● BRANO DA LEGGERE:
☆ ☆ ☆ ☆ ☆ ☆ ☆
Nei secoli XVIII e XIX, molte etnie dell'Africa occidentale hanno usato i disegni o altri tipi di mutilazioni facciali per riconoscere i componenti della propria famiglia in caso gli attacchi degli schiavisti avessero diviso i vari clan, ma anche per rendere meno appetibile la persona e quindi salvarla dalla schiavitù. Da questo si capisce che il disegno, o la mutilazione, hanno sia il compito di permettere un'identificazione, che quello di rendere indesiderabile la persona ai membri di un gruppo ostile.

La funzione delle cicatrici ornamentali in campo religioso è accertata in molti casi. Tra i popoli che seguono il vudù – area geografica comprendente Nigeria, Ghana Togo, Benin, e aree limitrofe – l'appartenenza ad una ‘casa' del vudù è data anche dal disegno che compare sul corpo dell'iniziato. Quando le cicatrici hanno un ruolo nei riti di iniziazione, è chiaro che hanno anche un significato religioso. L'iniziato viene inserito nel cosmo dell'etnia, impara le regole che permettono il permanere dell'armonia cosmica e quindi le ferite presenti sul suo corpo indicano anche la sua comunione con Dio e con gli antenati. Presso molti popoli, la persona incaricata del sacro deve avere o il corpo integro – le cicatrici sarebbero un limite – o delle mutilazioni particolari che sottolineano il suo stato.

Presso i popoli dell'Africa occidentale, alcune medicine vengono somministrate al malato usando la cicatrizzazione. Le foglie inserite nella ferita hanno potere medicinale e faciliteranno la cura del malato. Altre volte, il succo vegetale a cui si dà un potere medico viene iniettato in una ferita prima della sua cicatrizzazione per poter essere assorbito da corpo del malato. In caso di bambini nati morti o morti subito dopo il parto, gli yoruba praticano tre ferite sulle spalle. Quando questi bambini si riencarneranno, alla nascita verranno riconosciuti e curati prima che muoiano nuovamente. In Togo, pazienti sofferenti di epilessia vengono curati con la produzione di cicatrici sulla fronte o in altri luoghi della testa privi di capelli. Si crede che questo possa rimuovere la malattia. Lo stesso viene fatto da altri popoli per curare la psoriasi, dermatiti che portano alla scolorazione della pelle, malattie dell'apparato respiratorio, ecc.

Pur non rientrando nel campo delle cicatrici ornamentali, è bene ricordare che la modificazione del corpo per motivi sociali o religiosi è ampiamente praticata in tutta l'Africa. Quasi tutti i popoli pastoralisti dell'Africa orientale prevedono il taglio dei lobi dell'orecchio e il progressivo allargamento del foro praticato. I lobi possono essere abbelliti con perline o orecchini. Questo è tipico tra i masai, pokot, karamojong, e altri popoli. Le labbra possono subire un simile trattamento. In questo caso, un pezzo di legno di misura sempre più grande viene posto nella ferita per allargarla. Tra i gruppi nilotici alcuni si perforavano la carne sotto il labbro inferiore, il buco veniva poi chiuso con un tappo di legno o corno. Tra i kalenjin del Kenya, ma anche tra altri gruppi pastoralisti, uno o due denti di un adulto vengono tolti, per poter alimentare la persona in caso di paralisi tetanica (questa almeno è la spiegazione popolare). A questa lista vanno aggiunte altre mutilazioni: sessuali (circoncisione, mutilazioni sessuali femminili), del naso, dei piedi; e modificazioni corporee: modificazione del cranio con fasciature strette praticate sin da bambini (Congo nord-orientale).
☆ ☆ ☆ ☆ ☆ ☆ ☆
● RECORD FORNITI:
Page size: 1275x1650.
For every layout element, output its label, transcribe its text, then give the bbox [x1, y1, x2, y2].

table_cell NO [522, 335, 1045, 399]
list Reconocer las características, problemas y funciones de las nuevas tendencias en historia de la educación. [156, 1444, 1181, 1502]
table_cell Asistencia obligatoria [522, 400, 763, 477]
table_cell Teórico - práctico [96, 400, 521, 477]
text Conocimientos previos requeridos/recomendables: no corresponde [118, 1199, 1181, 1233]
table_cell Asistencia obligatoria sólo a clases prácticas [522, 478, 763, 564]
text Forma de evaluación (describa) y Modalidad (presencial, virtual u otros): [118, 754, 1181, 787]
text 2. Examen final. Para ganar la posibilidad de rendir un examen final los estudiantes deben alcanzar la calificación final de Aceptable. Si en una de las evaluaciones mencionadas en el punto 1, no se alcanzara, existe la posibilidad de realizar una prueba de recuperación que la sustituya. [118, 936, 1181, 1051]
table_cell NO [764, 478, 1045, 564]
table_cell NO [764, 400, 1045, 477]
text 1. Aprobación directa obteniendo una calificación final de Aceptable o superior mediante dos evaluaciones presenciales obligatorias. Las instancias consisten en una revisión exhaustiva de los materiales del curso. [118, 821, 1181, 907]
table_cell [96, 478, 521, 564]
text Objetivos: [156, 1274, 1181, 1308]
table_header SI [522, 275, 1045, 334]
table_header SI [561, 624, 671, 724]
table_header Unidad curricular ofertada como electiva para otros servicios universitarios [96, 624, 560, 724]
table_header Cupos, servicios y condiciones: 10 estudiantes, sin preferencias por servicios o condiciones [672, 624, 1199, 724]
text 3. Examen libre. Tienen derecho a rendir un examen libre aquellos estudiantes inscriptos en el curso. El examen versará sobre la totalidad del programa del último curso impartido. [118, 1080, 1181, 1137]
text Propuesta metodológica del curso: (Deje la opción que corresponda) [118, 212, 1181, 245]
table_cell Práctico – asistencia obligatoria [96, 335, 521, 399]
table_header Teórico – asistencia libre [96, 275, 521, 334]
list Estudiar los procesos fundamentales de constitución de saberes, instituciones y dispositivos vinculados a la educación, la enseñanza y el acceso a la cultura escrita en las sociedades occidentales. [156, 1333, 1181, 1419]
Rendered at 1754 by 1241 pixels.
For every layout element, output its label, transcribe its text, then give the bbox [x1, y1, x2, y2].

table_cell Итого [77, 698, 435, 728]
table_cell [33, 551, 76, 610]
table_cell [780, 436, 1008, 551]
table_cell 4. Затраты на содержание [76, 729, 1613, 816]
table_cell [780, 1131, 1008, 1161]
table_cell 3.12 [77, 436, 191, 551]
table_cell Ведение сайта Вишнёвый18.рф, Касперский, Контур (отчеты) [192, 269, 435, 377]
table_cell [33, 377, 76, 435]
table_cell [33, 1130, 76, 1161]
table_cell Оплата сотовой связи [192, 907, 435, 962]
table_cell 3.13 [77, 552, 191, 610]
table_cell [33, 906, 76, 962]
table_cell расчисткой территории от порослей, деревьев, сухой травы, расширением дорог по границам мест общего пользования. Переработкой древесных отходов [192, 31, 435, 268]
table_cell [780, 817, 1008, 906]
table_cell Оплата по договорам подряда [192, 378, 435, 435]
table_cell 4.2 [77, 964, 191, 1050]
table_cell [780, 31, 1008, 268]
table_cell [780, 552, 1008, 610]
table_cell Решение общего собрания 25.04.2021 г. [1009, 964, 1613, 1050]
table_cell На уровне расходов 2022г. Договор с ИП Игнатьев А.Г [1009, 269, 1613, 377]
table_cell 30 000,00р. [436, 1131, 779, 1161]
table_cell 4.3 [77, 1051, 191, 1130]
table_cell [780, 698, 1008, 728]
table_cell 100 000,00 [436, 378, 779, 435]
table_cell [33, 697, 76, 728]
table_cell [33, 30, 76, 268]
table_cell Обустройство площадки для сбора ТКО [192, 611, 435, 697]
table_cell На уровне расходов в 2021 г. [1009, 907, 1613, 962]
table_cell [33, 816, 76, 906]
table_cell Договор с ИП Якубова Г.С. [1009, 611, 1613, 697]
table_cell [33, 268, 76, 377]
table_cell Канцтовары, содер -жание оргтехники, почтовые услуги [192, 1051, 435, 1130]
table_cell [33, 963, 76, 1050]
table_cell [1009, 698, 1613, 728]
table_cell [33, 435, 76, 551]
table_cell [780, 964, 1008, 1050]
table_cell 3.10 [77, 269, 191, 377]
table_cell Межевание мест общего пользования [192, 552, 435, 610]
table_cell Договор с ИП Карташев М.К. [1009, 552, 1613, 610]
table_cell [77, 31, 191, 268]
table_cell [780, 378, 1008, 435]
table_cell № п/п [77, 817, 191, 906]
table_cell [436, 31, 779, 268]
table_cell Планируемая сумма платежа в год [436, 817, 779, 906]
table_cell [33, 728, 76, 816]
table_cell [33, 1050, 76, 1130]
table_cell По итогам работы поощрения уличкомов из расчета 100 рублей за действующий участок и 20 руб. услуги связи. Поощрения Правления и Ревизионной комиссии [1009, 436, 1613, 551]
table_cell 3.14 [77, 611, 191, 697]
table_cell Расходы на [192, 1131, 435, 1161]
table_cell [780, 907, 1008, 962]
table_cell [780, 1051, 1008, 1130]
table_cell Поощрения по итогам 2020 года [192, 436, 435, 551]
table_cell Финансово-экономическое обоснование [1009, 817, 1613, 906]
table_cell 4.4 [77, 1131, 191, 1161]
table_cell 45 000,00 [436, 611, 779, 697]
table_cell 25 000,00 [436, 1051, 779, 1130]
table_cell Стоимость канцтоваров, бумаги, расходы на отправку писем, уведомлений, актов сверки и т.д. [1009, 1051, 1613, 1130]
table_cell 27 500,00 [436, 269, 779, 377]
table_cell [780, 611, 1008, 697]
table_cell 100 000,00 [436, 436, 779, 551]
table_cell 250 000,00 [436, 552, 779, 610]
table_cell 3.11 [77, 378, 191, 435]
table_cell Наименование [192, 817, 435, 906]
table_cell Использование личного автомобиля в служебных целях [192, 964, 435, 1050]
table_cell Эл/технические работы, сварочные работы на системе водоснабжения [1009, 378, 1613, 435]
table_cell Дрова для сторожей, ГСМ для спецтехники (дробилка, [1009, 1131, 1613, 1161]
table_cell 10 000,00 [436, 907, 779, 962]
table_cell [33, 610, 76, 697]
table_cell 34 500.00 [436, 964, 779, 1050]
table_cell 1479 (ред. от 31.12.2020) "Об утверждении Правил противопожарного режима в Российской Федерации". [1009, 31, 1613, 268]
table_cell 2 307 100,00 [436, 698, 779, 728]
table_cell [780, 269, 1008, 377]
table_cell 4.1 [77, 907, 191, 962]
☆ ☆ ☆ ☆ ☆ ☆ ☆
● ATTIVITÀ A: Per ciascuna delle affermazioni seguenti, indica se è in accordo con il brano sulle cicatrici in Africa, rispondendo sì o no e riportando tra virgolette, parola per parola, le parole del brano che lo stabiliscono: (i) gli yoruba praticano tre ferite sulle spalle dei bambini nati morti o morti subito dopo il parto; (ii) in Togo l'epilessia si cura con cicatrici sul petto; (iii) tra i kalenjin del Kenya si tolgono uno o due denti a un adulto.
● ATTIVITÀ B: Elenca tutte le malattie che, secondo il brano sulle cicatrici in Africa, vengono curate producendo cicatrici.
● ATTIVITÀ C: Ripeti parola per parola la parte del brano sulle cicatrici in Africa che comincia con le parole "La funzione delle" e finisce con "il suo stato.".
I record non hanno niente a che fare con il brano.

● RISPOSTA SCRITTA A:
(i) Sì: "In caso di bambini nati morti o morti subito dopo il parto, gli yoruba praticano tre ferite sulle spalle."
(ii) No: "In Togo, pazienti sofferenti di epilessia vengono curati con la produzione di cicatrici sulla fronte o in altri luoghi della testa privi di capelli."
(iii) Sì: "Tra i kalenjin del Kenya, ma anche tra altri gruppi pastoralisti, uno o due denti di un adulto vengono tolti"

● RISPOSTA SCRITTA B:
- epilessia
- psoriasi
- dermatiti che portano alla scolorazione della pelle
- malattie dell'apparato respiratorio

● RISPOSTA SCRITTA C:
La funzione delle cicatrici ornamentali in campo religioso è accertata in molti casi. Tra i popoli che seguono il vudù – area geografica comprendente Nigeria, Ghana Togo, Benin, e aree limitrofe – l'appartenenza ad una ‘casa' del vudù è data anche dal disegno che compare sul corpo dell'iniziato. Quando le cicatrici hanno un ruolo nei riti di iniziazione, è chiaro che hanno anche un significato religioso. L'iniziato viene inserito nel cosmo dell'etnia, impara le regole che permettono il permanere dell'armonia cosmica e quindi le ferite presenti sul suo corpo indicano anche la sua comunione con Dio e con gli antenati. Presso molti popoli, la persona incaricata del sacro deve avere o il corpo integro – le cicatrici sarebbero un limite – o delle mutilazioni particolari che sottolineano il suo stato.